Berdasarkan kenyataan sejarah, filsafat bukanlah semata-mata perenungan, hasil perenungan, hasil pemikiran kreatif yang terlepas daripada pra kondisi yang menentang. Paling sedikit, ide-ide filosofis adalah jawaban terhadap problem yang menantang pikiran manusia, jawaban atas ketidaktahuan, atau verifikasi tentang sesuatu. Filsafat juga merupakan usaha memenuhi dorongan-dorongan rasional manusiawi demi kepuasan rokhaniah, untuk kematangan pribadi untuk integritas.
Memang diakui, tiap-tiap aliran bukanlah filsafat bukanlah merupakan usaha mengakhiri perbedaan-perbedaan prinsipil dari suatu ajaran.

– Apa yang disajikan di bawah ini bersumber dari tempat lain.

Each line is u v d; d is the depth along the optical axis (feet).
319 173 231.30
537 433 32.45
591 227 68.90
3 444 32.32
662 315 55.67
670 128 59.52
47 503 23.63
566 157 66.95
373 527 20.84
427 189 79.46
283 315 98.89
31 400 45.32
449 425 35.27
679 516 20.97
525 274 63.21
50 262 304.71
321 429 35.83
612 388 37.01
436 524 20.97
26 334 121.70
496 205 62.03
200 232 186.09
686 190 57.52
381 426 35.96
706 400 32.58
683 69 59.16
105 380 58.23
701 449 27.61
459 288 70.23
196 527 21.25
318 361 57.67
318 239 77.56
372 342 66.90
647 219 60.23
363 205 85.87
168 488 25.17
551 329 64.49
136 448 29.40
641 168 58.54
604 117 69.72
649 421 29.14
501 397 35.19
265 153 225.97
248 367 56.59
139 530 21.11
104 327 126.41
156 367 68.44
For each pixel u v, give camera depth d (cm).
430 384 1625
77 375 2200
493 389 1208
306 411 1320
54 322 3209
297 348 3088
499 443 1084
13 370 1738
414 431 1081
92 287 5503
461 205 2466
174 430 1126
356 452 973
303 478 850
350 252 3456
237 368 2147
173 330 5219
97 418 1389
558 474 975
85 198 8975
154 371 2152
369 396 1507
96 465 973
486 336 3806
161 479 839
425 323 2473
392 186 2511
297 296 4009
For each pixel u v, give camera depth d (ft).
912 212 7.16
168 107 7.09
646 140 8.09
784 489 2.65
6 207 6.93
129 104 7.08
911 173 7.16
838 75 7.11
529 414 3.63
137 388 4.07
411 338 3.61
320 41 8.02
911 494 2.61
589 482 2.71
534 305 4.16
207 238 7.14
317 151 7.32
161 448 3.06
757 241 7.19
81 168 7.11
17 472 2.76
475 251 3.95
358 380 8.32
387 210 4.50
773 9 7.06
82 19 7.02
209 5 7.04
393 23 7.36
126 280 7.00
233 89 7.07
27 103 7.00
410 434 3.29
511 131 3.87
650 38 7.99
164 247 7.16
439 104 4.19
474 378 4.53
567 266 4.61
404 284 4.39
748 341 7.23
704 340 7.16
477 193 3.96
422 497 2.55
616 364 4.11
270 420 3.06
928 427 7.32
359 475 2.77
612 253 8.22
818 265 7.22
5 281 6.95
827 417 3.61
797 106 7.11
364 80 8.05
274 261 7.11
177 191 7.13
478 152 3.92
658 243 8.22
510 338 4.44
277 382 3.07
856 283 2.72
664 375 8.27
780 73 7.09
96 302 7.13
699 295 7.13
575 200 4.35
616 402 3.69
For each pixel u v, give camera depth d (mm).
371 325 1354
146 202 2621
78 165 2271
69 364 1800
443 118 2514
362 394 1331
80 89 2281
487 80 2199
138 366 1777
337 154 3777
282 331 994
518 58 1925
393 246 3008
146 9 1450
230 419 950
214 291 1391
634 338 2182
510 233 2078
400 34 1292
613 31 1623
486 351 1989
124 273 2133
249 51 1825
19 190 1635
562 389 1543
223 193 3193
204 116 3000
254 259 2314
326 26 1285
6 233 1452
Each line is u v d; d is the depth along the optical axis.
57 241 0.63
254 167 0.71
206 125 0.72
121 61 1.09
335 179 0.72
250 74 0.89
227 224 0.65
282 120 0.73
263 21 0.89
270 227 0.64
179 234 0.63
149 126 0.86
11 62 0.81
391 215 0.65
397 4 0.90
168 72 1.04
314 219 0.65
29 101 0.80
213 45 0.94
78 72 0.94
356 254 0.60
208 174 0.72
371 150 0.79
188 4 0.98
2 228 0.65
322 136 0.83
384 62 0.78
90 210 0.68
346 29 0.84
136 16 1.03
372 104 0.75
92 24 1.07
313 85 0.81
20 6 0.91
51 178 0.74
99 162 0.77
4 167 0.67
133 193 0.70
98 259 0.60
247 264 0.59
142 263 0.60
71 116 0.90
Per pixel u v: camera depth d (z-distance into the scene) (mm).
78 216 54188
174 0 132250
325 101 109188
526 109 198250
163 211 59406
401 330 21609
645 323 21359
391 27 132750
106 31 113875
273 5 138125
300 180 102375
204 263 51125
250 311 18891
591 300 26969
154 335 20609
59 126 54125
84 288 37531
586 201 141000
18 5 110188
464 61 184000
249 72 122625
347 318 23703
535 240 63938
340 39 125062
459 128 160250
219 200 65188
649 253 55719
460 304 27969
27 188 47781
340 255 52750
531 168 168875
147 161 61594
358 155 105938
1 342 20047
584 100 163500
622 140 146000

Tetapi justru di dalam kebebasan memilih atau menolak (electicism) dan mengembangkan ide-ide filsafat itu, asas filosofis yang menghormati martabat kemanusiaan setiap orang tidak hanya teoritis adanya, melainkan praktis, dilaksanakan. Inilah satu bukti dan jaminan konkrit kebenaran-kebenaran filsafat yang asasi.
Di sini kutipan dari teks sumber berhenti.